|
Performance Comparisons with FarCry v1.33 |
Details: http://www.farcry.ubi.com/ |
|
FarCry
|
If you've been on top of the gaming scene for some time, you probably know that FarCry was one of the most visually impressive games to be released on the PC last year. Courtesy of its proprietary engine, dubbed "CryEngine" by its developers, FarCry's game-play is enhanced by Polybump mapping, advanced environment physics, destructible terrain, dynamic lighting, motion-captured animation, and surround sound. Before titles such as Half-Life 2 and Doom 3 hit the scene, FarCry gave us a taste of what was to come in next-generation 3D gaming on the PC. We benchmarked the graphics cards in this article with a custom-recorded demo run taken in the "Catacombs" area checkpoint, at various resolutions without anti-aliasing or anisotropic filtering enabled, and then again with 4X AA and 16X aniso enabled concurrently. |
FarCry was essentially CPU bound in the lower resolution test, with all cards and configurations performing within a few frames per second of one another. Technically, NVIDIA had the edge in the default graphics configuration, but when anti-aliasing and aniso was used, ATI pulled ahead. Every card performed well though hovering around the 100 FPS mark. The same basically holds true at the higher resolution, but the performance deltas between the default tests and the tests with additional pixel processing were much larger.

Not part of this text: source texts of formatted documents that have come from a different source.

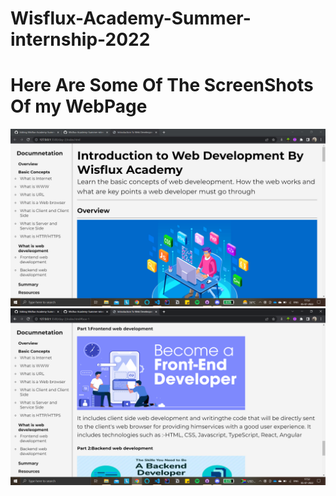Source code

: # Wisflux-Academy-Summer-internship-2022
<h1>Here Are Some Of The ScreenShots Of my WebPage</h1>
<img src="./img/Screenshot (108).png" alt="the first ss">
<img src="./img/Screenshot (109).png" alt="the second ss">
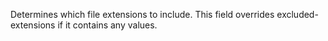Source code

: Determines which file extensions to include. This field overrides excluded-extensions if it contains any values.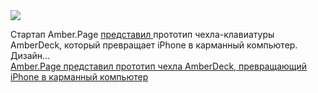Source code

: <!--2025-01-29 13:00:26-->
<div class="yb">
  <div class="rss smaller1 habr"><img src="https://habrastorage.org/webt/6h/zp/-k/6hzp-koz8ztzt9jmhpxflp_lfdu.jpeg" /><p>Стартап Amber.Page <a href="https://www.yankodesign.com/2025/01/20/this-clamshell-keyboard-case-turns-your-iphone-into-an-ai-powered-laptop/" rel="noopener noreferrer nofollow">представил </a>прототип чехла-клавиатуры AmberDeck, который превращает iPhone в карманный компьютер. Дизайн... <br><a class="light" href="https://habr.com/ru/news/877670/?utm_source=habrahabr&utm_medium=rss&utm_campaign=877670">Amber.Page представил прототип чехла AmberDeck, превращающий iPhone в карманный компьютер</a></div>
</div>
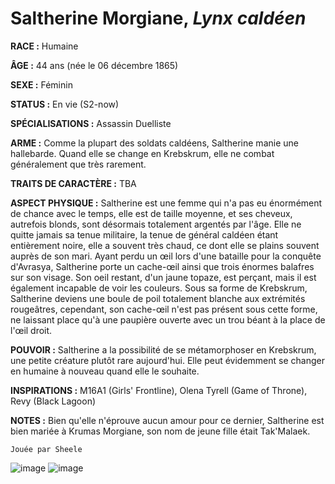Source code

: # Saltherine Morgiane, *Lynx caldéen*

**RACE :** Humaine

**ÂGE :** 44 ans (née le 06 décembre 1865)

**SEXE :** Féminin

**STATUS :** En vie (S2-now)

**SPÉCIALISATIONS :** Assassin Duelliste

**ARME :** Comme la plupart des soldats caldéens, Saltherine manie une hallebarde. Quand elle se change en Krebskrum, elle ne combat généralement que très rarement.

**TRAITS DE CARACTÈRE :** TBA

**ASPECT PHYSIQUE :** Saltherine est une femme qui n'a pas eu énormément de chance avec le temps, elle est de taille moyenne, et ses cheveux, autrefois blonds, sont désormais totalement argentés par l'âge. Elle ne quitte jamais sa tenue militaire, la tenue de général caldéen étant entièrement noire, elle a souvent très chaud, ce dont elle se plains souvent auprès de son mari. Ayant perdu un œil lors d'une bataille pour la conquête d'Avrasya, Saltherine porte un cache-œil ainsi que trois énormes balafres sur son visage. Son oeil restant, d'un jaune topaze, est perçant, mais il est également incapable de voir les couleurs. Sous sa forme de Krebskrum, Saltherine deviens une boule de poil totalement blanche aux extrémités rougeâtres, cependant, son cache-œil n'est pas présent sous cette forme, ne laissant place qu'à une paupière ouverte avec un trou béant à la place de l'œil droit.

**POUVOIR :** Saltherine a la possibilité de se métamorphoser en Krebskrum, une petite créature plutôt rare aujourd'hui. Elle peut évidemment se changer en humaine à nouveau quand elle le souhaite.

**INSPIRATIONS :** M16A1 (Girls' Frontline), Olena Tyrell (Game of Throne), Revy (Black Lagoon)

**NOTES :** Bien qu'elle n'éprouve aucun amour pour ce dernier, Saltherine est bien mariée à Krumas Morgiane, son nom de jeune fille était Tak'Malaek.

`Jouée par Sheele`

![image](https://data.enyxia.fr/images/characters/enyxiazero/saltherine.jpg)
![image](https://data.enyxia.fr/images/characters/enyxiazero/salthemeta.png)
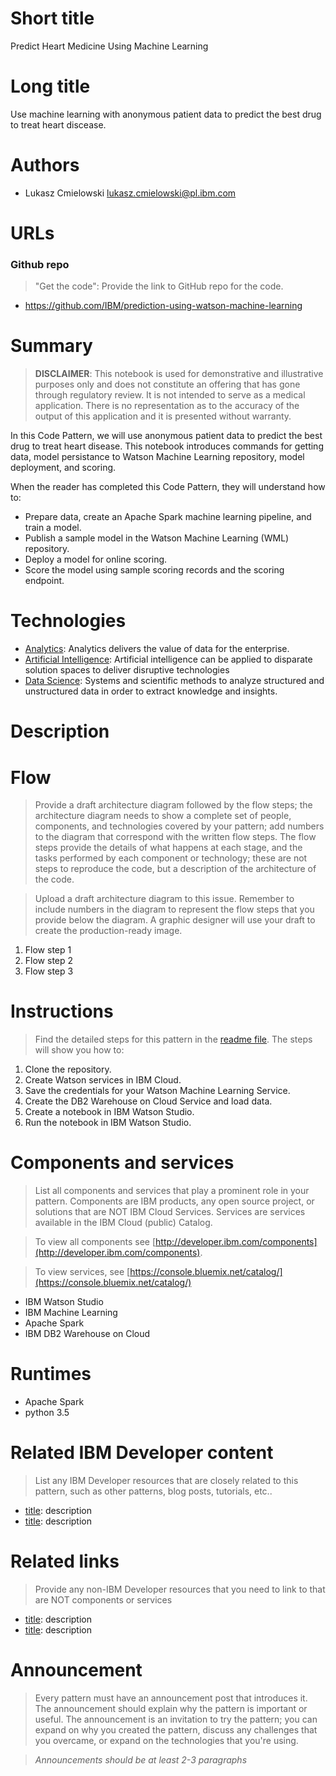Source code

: 
# Short title

Predict Heart Medicine Using Machine Learning

# Long title

Use machine learning with anonymous patient data to predict the best drug to treat heart discease.

# Authors

* Lukasz Cmielowski lukasz.cmielowski@pl.ibm.com

# URLs

### Github repo

> "Get the code": Provide the link to GitHub repo for the code.

* https://github.com/IBM/prediction-using-watson-machine-learning

# Summary

> **DISCLAIMER**: This notebook is used for demonstrative and illustrative purposes only and does not constitute an offering that has gone through regulatory review. It is not intended to serve as a medical application. There is no representation as to the accuracy of the output of this application and it is presented without warranty.

In this Code Pattern, we will use anonymous patient data to predict the best drug to treat heart disease. This notebook introduces commands for getting data, model persistance to Watson Machine Learning repository, model deployment, and scoring.

When the reader has completed this Code Pattern, they will understand how to:

* Prepare data, create an Apache Spark machine learning pipeline, and train a model.
* Publish a sample model in the Watson Machine Learning (WML) repository.
* Deploy a model for online scoring.
* Score the model using sample scoring records and the scoring endpoint.

# Technologies

* [Analytics](https://developer.ibm.com/watson/): Analytics delivers the value of data for the enterprise.
* [Artificial Intelligence](https://medium.com/ibm-watson): Artificial intelligence can be applied to disparate solution spaces to deliver disruptive technologies
* [Data Science](https://medium.com/ibm-watson): Systems and scientific methods to analyze structured and unstructured data in order to extract knowledge and insights.

# Description

# Flow

> Provide a draft architecture diagram followed by the flow steps; the architecture diagram needs to show a complete set of people, components, and technologies covered by your pattern; add numbers to the diagram that correspond with the written flow steps. The flow steps provide the  details of what happens at each stage, and the tasks performed by each component or technology; these are not steps to reproduce the code, but a description of the architecture of the code.

> Upload a draft architecture diagram to this issue. Remember to include numbers in the diagram to represent the flow steps that you provide below the diagram. A graphic designer will use your draft to create the production-ready image.

1. Flow step 1
2. Flow step 2
3. Flow step 3

# Instructions

> Find the detailed steps for this pattern in the [readme file](https://github.com/IBM/prediction-using-watson-machine-learning/blob/master/README.md). The steps will show you how to:

1. Clone the repository.
1. Create Watson services in IBM Cloud.
1. Save the credentials for your Watson Machine Learning Service.
1. Create the DB2 Warehouse on Cloud Service and load data.
1. Create a notebook in IBM Watson Studio.
1. Run the notebook in IBM Watson Studio.

# Components and services

> List all components and services that play a prominent role in your pattern. Components are IBM products, any open source project, or solutions that are NOT IBM Cloud Services. Services are services available in the IBM Cloud (public) Catalog.

> To view all components see [http://developer.ibm.com/components](http://developer.ibm.com/components).

> To view services, see [https://console.bluemix.net/catalog/](https://console.bluemix.net/catalog/)

* IBM Watson Studio
* IBM Machine Learning
* Apache Spark
* IBM DB2 Warehouse on Cloud

# Runtimes

* Apache Spark
* python 3.5

# Related IBM Developer content

> List any IBM Developer resources that are closely related to this pattern, such as other patterns, blog posts, tutorials, etc..

* [title](url): description
* [title](url): description

# Related links

> Provide any non-IBM Developer resources that you need to link to that are NOT components or services

* [title](url): description
* [title](url): description

# Announcement
> Every pattern must have an announcement post that introduces it. The announcement should explain why the pattern is important or useful. The announcement is an invitation to try the pattern; you can expand on why you created the pattern, discuss any challenges that you overcame, or expand on the technologies that you're using.

> *Announcements should be at least 2-3 paragraphs*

At the higher resolution, the Radeon X1900 XTX and XT are clearly the highest performers with anti-aliasing and anisotropic filtering enabled, besting NVIDIA's 512MB GeForce 7800 GTX by about 13%. A pair of 512MB GTXs running in SLI mode had a slight edge over an X1900 CrossFire configuration, but the difference is minimal and more a result of CPU limitation than a bottleneck in the graphics sub-system.